My notes on Hors du Monde (Out of This World)The official synopsis for Hors du Monde is ‘A shy man who works as a taxi driver because he can’t afford to live as a musician, meets a deaf girl dancer who is attracted to him despite his trouble communicating.’ Fair enough, but that doesn’t mention that the protagonist, Léo (Kevin Mischel) , is also a serial killer of young women – which makes this a rather queasy entry into a longstanding cycle of films that delve into the pain and self-pity of agonised men who have been hideously abused – Léo’s chanteuse mother (Dominique Frot) left a tracery of brands and scars on his body – and can express themselves only through violence.
It’s an upscale, powerful film – tactfully directed and brilliantly acted, with a streak of strange beauty – but it’s also difficult not to feel, after a hundred or so of these things, that the killer’s suffering is being privileged over that of the various women he meets, who wind up dead and dumped in a pond. This sub-genre ranges from Peeping Tom to Maniac, and there always seems to be a special girl who piques the killer’s interest – Anna Massey and Caroline Munro is those films – and provides a doomed relationship thread to bind together various kill scenes.
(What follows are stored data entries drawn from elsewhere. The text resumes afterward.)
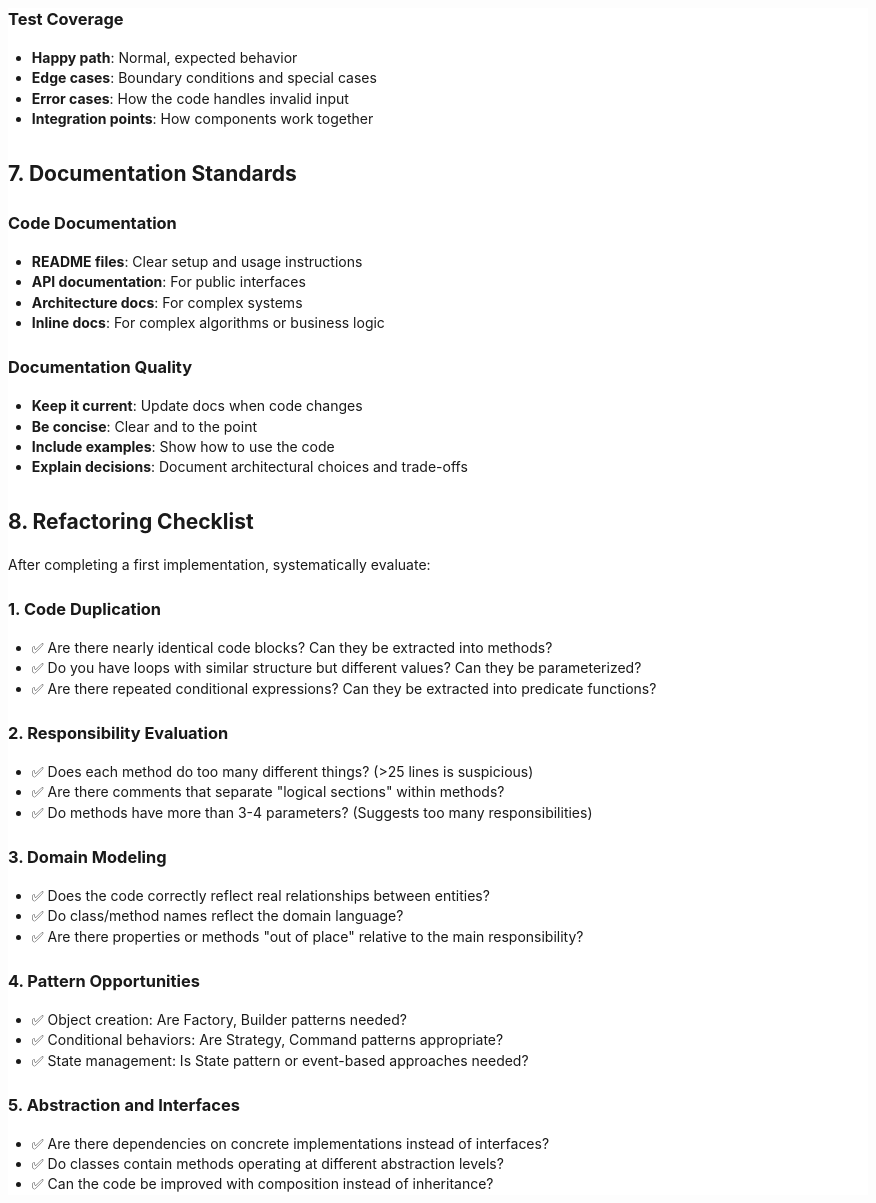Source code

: ### Test Coverage
- **Happy path**: Normal, expected behavior
- **Edge cases**: Boundary conditions and special cases
- **Error cases**: How the code handles invalid input
- **Integration points**: How components work together

## 7. Documentation Standards

### Code Documentation
- **README files**: Clear setup and usage instructions
- **API documentation**: For public interfaces
- **Architecture docs**: For complex systems
- **Inline docs**: For complex algorithms or business logic

### Documentation Quality
- **Keep it current**: Update docs when code changes
- **Be concise**: Clear and to the point
- **Include examples**: Show how to use the code
- **Explain decisions**: Document architectural choices and trade-offs

## 8. Refactoring Checklist

After completing a first implementation, systematically evaluate:

### 1. Code Duplication
- ✅ Are there nearly identical code blocks? Can they be extracted into methods?
- ✅ Do you have loops with similar structure but different values? Can they be parameterized?
- ✅ Are there repeated conditional expressions? Can they be extracted into predicate functions?

### 2. Responsibility Evaluation
- ✅ Does each method do too many different things? (>25 lines is suspicious)
- ✅ Are there comments that separate "logical sections" within methods?
- ✅ Do methods have more than 3-4 parameters? (Suggests too many responsibilities)

### 3. Domain Modeling
- ✅ Does the code correctly reflect real relationships between entities?
- ✅ Do class/method names reflect the domain language?
- ✅ Are there properties or methods "out of place" relative to the main responsibility?

### 4. Pattern Opportunities
- ✅ Object creation: Are Factory, Builder patterns needed?
- ✅ Conditional behaviors: Are Strategy, Command patterns appropriate?
- ✅ State management: Is State pattern or event-based approaches needed?

### 5. Abstraction and Interfaces
- ✅ Are there dependencies on concrete implementations instead of interfaces?
- ✅ Do classes contain methods operating at different abstraction levels?
- ✅ Can the code be improved with composition instead of inheritance?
Here, Léo – a frustrated composer – is struck by Amélie (Aurélia Poirier), a deaf girl who expresses her own inner torments through dance. Léo abducts a terrified girl from a club and demands dating tips from her and also tries dance therapy, though his attempt turns into a strangely aggressive stabbing pogo that freaks out everyone else on the floor. The course of the weird romance is followed through to an unusual degree – a thing happens here that doesn’t in most versions of this story, though then something else develops that gets it back on the expected track.
Writer-director Marc Fouchard previously made Break, another film about a troubled dancer, so that seems to be his entry into psycho cinema. Hard as it is to warm up to this, it’s a work of considerable imagination and verve, and the American Psycho-ish angle that Léo’s fantasies of killing are often dramatised then rolled back on is used to make much of the film disorienting, sometimes with the double bluff that scenes we take to be in the protagonist’s head are actually happening and sometimes with moments of breathtaking surrealism (in a film full of stabbings, the biggest shock comes when someone who shouldn’t speaks). Mischel, held over from Break, sinks into his role in the way Ralph Fiennes does in Spider – or even Joaquin Phoenix in Joker – and Poirier is an equally strong, strange, interior presence as the tiny, angry, expressive, unusual heroine.